About this task: Take each line in the entries below that holds "held" and show it.

Collected data entries:
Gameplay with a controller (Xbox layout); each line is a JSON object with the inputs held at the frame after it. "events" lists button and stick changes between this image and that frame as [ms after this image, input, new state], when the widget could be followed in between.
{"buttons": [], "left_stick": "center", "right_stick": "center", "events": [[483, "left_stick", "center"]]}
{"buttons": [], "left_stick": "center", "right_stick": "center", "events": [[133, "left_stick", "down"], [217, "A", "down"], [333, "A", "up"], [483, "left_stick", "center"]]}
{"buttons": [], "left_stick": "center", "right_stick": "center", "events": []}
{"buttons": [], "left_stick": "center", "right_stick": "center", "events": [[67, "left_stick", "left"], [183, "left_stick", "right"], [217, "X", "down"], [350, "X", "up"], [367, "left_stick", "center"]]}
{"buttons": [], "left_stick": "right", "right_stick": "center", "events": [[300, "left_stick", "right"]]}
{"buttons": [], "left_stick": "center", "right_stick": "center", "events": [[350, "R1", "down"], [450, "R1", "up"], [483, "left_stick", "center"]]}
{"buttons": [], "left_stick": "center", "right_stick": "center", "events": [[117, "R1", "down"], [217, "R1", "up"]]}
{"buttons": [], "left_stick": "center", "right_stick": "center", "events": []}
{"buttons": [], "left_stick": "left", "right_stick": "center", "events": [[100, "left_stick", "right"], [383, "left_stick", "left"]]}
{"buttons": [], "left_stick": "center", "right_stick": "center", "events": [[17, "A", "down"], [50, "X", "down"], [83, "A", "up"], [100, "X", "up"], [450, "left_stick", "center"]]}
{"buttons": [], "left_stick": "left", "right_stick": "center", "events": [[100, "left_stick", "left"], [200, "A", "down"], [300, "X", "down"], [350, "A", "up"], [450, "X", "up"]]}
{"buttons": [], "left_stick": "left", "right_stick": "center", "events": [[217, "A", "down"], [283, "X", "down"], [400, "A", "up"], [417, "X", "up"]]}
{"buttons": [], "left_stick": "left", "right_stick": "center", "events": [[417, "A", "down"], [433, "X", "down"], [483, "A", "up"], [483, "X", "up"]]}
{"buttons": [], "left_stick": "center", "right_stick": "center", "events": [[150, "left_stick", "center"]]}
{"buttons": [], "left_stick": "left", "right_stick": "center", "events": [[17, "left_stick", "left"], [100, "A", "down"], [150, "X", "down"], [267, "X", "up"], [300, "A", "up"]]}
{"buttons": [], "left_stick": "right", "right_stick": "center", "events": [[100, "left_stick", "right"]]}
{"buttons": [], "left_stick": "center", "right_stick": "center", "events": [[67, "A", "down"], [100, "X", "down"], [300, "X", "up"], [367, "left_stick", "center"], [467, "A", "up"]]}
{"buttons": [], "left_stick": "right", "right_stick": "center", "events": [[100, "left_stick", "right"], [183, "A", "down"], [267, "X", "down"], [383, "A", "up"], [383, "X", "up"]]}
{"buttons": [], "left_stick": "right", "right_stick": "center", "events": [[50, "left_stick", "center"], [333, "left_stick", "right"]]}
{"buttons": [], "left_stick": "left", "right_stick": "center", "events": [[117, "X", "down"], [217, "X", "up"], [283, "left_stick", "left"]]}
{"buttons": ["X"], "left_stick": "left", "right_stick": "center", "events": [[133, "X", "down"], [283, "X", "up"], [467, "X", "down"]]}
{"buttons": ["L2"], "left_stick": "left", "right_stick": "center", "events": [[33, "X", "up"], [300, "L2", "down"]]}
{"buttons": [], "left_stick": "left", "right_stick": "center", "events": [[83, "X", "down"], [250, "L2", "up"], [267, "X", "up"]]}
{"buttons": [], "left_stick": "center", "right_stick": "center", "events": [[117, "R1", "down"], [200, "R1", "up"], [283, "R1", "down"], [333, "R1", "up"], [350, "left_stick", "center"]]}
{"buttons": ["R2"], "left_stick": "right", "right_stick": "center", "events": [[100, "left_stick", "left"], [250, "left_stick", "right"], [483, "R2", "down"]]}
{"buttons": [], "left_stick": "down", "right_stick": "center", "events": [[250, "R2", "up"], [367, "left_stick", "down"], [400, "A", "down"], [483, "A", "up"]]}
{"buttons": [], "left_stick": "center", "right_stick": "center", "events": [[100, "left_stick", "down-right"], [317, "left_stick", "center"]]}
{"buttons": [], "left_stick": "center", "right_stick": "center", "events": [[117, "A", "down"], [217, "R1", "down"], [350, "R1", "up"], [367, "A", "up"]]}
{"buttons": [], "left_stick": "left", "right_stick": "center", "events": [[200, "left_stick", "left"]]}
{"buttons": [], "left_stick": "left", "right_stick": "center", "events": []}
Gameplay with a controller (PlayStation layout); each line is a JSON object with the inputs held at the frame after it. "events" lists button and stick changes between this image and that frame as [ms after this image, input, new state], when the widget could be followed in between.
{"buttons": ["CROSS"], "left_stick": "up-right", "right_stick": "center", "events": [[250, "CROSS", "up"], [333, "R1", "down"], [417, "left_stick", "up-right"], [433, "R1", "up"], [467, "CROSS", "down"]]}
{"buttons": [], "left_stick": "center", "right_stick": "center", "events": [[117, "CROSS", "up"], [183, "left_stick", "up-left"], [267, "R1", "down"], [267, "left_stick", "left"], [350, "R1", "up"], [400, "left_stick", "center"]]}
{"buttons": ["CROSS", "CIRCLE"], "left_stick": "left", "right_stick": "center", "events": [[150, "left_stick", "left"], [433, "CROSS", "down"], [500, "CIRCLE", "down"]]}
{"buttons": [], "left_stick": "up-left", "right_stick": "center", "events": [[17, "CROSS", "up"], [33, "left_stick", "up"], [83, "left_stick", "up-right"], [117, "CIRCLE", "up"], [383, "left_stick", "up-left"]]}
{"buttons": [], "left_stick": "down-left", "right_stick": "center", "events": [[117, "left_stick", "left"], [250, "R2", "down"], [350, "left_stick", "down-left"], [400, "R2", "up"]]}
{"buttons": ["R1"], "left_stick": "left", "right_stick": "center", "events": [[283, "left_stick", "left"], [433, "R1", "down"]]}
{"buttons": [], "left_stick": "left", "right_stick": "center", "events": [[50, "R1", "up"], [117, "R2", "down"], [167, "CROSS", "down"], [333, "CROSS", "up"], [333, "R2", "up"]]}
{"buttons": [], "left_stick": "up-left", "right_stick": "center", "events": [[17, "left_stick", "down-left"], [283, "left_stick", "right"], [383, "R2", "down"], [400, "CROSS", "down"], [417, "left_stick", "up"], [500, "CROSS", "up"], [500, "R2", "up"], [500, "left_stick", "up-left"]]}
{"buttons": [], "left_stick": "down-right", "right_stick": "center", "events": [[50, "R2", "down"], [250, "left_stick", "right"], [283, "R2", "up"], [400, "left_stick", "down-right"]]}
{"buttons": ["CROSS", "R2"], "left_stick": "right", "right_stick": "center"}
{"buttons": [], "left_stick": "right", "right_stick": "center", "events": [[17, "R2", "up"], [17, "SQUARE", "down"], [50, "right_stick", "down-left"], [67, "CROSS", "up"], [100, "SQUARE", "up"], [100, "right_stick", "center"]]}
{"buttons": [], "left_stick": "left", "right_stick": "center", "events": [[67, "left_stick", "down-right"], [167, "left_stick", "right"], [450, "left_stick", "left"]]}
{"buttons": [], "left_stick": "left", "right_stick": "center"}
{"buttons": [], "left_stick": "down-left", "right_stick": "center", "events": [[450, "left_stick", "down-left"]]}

Result below:
Gameplay with a controller (Xbox layout); each line is a JSON object with the inputs held at the frame after it. "events" lists button and stick changes between this image and that frame as [ms after this image, input, new state], when the widget could be followed in between.
Gameplay with a controller (PlayStation layout); each line is a JSON object with the inputs held at the frame after it. "events" lists button and stick changes between this image and that frame as [ms after this image, input, new state], when the widget could be followed in between.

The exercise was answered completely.